Developing Rules

Rules in SQLFluff are implemented as classes inheriting from BaseRule. SQLFluff crawls through the parse tree of a SQL file, calling the rule’s _eval() function for each segment in the tree. For many rules, this allows the rule code to be really streamlined and only contain the logic for the rule itself, with all the other mechanics abstracted away.

Traversal Options

recurse_into

Some rules are a poor fit for the simple traversal pattern described above. Typical reasons include:

  • The rule only looks at a small portion of the file (e.g. the beginning or end).

  • The rule needs to traverse the parse tree in a non-standard way.

These rules can override BaseRule’s recurse_into field, setting it to False. For these rules False, _eval() is only called once, with the root segment of the tree. This can be much more efficient, especially on large files. For example, see rules LT13 and LT12 , which only look at the beginning or end of the file, respectively.

_works_on_unparsable

By default, SQLFluff calls _eval() for all segments, even “unparsable” segments, i.e. segments that didn’t match the parsing rules in the dialect. This causes issues for some rules. If so, setting _works_on_unparsable to False tells SQLFluff not to call _eval() for unparsable segments and their descendants.

Base Rules

base_rules Module

Implements the base rule class.

Rules crawl through the trees returned by the parser and evaluate particular rules.

The intent is that it should be possible for the rules to be expressed as simply as possible, with as much of the complexity abstracted away.

The evaluation function should take enough arguments that it can evaluate the position of the given segment in relation to its neighbors, and that the segment which finally “triggers” the error, should be the one that would be corrected OR if the rule relates to something that is missing, then it should flag on the segment FOLLOWING, the place that the desired element is missing.

class BaseRule(code, description, **kwargs)

The base class for a rule.

Parameters:
  • code (str) – The identifier for this rule, used in inclusion or exclusion.

  • description (str) – A human readable description of what this rule does. It will be displayed when any violations are found.

crawl(tree: BaseSegment, dialect: Dialect, fix: bool, templated_file: TemplatedFile | None, ignore_mask: List[NoQaDirective], fname: str | None, config: FluffConfig) Tuple[List[SQLLintError], Tuple[RawSegment, ...], List[LintFix], Any]

Run the rule on a given tree.

Returns:

A tuple of (vs, raw_stack, fixes, memory)

static discard_unsafe_fixes(lint_result: LintResult, templated_file: TemplatedFile | None)

----------------------------------------

▶ **Instruction A**:
According to the SQLFluff rule guide, which class do rules inherit from?
▶ **Instruction B**:
Rewrite the passage of the SQLFluff rule guide from "The evaluation function" up to and including "element is missing.", renaming "neighbors" to "adjacent segments".
Answer only from what the SQLFluff rule guide says.

Dataset entries
----------------------------------------

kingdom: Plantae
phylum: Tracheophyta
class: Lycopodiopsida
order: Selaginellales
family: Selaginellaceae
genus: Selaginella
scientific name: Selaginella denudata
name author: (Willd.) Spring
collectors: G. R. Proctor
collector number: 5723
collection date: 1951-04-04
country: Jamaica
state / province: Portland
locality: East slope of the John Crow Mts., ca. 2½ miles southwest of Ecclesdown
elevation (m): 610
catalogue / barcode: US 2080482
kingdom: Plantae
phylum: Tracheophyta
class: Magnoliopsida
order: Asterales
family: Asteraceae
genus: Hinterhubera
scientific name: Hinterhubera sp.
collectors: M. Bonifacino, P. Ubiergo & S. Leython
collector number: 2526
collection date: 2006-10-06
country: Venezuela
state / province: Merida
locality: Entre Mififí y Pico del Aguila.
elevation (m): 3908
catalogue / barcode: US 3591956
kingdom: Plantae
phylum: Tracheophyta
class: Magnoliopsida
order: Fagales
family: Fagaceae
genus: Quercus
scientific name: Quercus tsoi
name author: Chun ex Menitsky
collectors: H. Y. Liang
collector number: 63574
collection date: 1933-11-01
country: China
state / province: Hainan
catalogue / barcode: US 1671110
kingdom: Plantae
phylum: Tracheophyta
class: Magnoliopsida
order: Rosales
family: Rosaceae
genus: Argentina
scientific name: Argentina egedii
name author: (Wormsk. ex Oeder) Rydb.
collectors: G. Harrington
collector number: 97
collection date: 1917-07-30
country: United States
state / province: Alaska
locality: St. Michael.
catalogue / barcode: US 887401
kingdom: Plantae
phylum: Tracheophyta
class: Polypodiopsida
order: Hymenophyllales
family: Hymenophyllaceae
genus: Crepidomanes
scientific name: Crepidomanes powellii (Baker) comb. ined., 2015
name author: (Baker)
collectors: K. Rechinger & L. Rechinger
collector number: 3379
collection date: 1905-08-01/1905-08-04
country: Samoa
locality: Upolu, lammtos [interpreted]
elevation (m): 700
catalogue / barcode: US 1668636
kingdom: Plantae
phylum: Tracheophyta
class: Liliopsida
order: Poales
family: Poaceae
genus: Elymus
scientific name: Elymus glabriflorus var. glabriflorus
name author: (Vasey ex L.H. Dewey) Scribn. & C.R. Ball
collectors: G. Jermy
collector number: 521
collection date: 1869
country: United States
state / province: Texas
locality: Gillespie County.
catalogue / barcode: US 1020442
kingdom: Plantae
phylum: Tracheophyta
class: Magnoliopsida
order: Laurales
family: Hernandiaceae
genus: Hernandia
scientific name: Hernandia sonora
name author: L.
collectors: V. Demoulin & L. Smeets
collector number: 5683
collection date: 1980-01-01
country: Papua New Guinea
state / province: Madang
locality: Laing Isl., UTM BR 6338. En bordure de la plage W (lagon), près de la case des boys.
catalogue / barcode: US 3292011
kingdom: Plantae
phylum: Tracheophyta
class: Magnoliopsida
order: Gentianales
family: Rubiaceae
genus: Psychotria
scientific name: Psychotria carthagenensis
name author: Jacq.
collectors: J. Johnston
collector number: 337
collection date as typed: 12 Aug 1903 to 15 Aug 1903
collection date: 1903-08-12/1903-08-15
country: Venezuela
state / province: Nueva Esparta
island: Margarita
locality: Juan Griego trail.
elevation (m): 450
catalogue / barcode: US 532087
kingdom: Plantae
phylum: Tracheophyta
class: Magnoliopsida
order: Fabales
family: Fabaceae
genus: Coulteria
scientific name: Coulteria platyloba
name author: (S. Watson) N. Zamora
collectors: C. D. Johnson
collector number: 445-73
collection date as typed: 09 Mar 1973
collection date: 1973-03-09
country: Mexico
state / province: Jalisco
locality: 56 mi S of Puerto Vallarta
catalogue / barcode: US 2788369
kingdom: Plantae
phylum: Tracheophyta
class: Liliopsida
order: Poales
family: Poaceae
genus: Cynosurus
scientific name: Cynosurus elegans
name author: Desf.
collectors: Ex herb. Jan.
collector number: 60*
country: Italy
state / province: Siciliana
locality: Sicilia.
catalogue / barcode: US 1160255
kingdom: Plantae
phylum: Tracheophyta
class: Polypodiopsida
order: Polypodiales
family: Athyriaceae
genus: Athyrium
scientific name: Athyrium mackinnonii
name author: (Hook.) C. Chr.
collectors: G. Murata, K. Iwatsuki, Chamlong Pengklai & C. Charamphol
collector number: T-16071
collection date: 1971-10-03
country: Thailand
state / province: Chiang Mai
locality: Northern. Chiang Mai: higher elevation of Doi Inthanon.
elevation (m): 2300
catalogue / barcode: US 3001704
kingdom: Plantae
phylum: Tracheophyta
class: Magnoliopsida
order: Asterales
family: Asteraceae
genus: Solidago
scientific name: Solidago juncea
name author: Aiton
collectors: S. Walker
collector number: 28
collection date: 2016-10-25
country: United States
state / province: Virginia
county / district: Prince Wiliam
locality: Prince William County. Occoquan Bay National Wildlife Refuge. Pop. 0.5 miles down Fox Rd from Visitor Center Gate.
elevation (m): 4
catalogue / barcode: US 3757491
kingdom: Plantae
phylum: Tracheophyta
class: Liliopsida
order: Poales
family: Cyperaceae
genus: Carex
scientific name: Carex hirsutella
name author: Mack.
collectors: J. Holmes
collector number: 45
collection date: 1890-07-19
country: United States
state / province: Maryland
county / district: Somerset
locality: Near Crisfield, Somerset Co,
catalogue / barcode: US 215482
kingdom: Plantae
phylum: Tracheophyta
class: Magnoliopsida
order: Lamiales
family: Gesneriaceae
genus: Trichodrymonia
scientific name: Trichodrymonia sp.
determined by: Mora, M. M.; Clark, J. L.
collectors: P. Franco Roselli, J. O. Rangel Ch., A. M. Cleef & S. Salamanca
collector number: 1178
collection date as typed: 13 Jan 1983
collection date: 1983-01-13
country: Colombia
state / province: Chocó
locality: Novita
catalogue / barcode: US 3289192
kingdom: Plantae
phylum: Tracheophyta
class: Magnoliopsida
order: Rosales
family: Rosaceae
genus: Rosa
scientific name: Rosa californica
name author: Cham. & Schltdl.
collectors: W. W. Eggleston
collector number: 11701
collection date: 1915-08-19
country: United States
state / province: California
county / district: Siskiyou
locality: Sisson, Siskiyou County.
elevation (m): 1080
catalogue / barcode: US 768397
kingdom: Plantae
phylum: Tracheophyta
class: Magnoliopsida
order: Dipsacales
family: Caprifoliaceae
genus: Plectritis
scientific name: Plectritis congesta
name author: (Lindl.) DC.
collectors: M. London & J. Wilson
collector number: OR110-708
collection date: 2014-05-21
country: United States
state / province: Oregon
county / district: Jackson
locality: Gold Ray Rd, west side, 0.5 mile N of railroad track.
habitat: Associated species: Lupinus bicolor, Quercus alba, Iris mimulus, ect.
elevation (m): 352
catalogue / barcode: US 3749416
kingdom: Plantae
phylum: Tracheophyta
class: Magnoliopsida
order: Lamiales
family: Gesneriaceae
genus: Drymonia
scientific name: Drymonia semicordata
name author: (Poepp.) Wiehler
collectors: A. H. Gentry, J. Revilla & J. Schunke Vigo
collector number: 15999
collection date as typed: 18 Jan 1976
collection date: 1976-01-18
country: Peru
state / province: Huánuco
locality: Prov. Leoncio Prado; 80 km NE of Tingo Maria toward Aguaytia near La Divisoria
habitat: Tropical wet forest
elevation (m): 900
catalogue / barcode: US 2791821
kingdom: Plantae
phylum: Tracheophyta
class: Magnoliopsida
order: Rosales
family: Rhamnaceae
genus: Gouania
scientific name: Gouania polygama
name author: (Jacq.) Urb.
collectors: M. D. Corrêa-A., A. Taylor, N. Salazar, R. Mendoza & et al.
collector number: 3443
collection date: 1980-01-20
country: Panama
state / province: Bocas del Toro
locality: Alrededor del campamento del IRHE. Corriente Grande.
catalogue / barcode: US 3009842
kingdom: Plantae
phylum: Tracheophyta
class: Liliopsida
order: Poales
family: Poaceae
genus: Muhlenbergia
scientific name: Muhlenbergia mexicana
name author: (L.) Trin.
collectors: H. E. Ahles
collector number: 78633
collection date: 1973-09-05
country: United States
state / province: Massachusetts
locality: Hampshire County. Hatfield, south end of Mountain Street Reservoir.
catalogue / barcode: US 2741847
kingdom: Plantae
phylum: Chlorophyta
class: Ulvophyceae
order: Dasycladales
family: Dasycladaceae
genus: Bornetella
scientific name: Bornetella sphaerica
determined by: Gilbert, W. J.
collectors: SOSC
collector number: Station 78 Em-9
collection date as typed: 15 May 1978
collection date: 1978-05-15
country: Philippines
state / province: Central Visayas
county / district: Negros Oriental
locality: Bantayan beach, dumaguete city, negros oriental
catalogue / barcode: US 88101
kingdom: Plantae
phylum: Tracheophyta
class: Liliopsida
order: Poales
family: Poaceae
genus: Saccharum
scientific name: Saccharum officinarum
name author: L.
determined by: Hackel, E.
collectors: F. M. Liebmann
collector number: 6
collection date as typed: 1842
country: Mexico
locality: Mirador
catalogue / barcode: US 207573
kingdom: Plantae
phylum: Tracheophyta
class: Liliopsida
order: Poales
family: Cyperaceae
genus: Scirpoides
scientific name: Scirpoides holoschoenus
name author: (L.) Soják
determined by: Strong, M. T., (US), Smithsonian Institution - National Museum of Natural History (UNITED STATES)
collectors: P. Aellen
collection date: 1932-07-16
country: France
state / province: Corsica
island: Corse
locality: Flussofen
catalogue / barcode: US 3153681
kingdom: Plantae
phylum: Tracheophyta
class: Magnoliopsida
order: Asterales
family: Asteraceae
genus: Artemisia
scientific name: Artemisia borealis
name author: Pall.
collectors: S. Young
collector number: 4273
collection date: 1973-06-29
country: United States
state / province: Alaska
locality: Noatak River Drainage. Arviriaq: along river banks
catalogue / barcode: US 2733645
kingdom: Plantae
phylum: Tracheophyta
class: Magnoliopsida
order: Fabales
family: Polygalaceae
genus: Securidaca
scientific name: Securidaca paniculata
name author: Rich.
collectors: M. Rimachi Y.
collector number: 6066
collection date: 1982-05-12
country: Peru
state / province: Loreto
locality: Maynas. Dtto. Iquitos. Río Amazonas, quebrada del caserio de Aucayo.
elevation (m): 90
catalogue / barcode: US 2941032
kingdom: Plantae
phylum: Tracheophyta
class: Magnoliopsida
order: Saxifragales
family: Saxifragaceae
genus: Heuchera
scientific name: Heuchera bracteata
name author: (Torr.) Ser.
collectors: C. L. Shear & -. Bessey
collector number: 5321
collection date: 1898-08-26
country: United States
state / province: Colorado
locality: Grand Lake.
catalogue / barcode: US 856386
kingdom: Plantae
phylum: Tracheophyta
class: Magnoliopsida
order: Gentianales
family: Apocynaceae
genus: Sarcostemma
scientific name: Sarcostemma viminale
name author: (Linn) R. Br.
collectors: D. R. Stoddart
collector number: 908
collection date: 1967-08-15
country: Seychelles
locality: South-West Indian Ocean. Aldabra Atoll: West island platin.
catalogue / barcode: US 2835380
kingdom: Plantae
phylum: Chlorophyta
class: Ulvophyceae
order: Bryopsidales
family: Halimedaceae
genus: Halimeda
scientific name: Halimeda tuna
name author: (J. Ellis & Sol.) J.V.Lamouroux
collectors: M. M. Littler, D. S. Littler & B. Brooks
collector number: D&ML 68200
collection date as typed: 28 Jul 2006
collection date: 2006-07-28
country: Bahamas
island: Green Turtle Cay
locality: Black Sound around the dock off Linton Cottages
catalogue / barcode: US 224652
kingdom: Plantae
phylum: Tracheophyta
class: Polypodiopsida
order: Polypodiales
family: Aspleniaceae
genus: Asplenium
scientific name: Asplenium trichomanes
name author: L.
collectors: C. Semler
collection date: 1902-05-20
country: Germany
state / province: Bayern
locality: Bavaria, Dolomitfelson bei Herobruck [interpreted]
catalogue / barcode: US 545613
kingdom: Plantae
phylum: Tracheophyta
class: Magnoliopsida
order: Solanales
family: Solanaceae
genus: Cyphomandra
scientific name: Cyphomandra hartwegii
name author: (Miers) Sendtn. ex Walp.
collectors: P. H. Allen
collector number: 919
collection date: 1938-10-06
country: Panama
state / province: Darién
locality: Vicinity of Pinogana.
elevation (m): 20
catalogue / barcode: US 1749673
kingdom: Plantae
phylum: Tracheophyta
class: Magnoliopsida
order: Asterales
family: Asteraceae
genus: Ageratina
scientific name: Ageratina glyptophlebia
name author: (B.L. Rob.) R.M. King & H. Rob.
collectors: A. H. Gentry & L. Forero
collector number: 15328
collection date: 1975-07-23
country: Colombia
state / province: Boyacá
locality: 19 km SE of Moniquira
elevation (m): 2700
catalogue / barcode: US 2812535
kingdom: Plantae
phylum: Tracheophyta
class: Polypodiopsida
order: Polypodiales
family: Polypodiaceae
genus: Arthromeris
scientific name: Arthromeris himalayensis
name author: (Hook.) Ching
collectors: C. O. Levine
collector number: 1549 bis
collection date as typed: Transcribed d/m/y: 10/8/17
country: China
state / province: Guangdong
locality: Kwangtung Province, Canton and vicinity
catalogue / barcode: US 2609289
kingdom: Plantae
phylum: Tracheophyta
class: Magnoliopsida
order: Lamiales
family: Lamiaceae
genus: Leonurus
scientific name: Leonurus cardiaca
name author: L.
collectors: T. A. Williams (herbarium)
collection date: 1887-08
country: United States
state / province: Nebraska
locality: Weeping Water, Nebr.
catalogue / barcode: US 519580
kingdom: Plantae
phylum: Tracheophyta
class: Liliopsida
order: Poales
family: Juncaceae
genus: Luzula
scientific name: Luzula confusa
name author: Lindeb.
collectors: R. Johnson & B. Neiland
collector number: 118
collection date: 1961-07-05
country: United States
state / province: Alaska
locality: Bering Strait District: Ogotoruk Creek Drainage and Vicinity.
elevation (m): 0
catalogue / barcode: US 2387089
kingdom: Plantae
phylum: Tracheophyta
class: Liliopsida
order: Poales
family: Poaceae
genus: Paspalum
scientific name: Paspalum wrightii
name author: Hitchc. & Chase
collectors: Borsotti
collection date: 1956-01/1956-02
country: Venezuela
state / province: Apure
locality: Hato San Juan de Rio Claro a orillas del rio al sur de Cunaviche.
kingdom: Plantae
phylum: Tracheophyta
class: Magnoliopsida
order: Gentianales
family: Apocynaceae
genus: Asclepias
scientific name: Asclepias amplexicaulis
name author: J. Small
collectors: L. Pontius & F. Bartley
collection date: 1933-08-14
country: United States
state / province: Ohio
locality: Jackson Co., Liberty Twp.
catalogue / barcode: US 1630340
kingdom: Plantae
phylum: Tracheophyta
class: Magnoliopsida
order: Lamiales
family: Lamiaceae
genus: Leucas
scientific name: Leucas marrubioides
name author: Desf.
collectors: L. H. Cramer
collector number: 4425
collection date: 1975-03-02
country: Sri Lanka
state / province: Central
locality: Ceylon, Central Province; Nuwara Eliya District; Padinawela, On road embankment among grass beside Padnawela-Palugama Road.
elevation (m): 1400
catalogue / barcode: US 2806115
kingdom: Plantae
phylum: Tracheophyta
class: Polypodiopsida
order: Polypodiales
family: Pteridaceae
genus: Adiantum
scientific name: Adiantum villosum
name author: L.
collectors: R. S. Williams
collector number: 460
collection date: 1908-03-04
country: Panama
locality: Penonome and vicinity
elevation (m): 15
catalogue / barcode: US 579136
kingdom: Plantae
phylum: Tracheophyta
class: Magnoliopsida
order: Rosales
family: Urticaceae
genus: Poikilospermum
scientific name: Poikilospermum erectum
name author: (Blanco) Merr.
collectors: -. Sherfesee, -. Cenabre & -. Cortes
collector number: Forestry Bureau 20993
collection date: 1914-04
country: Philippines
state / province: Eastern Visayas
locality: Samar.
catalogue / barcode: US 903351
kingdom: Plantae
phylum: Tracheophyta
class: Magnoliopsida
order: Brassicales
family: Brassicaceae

----------------------------------------

▶ **Full output A**:
BaseRule

▶ **Full output B**:
The evaluation function should take enough arguments that it can evaluate the position of the given segment in relation to its adjacent segments, and that the segment which finally “triggers” the error, should be the one that would be corrected OR if the rule relates to something that is missing, then it should flag on the segment FOLLOWING, the place that the desired element is missing.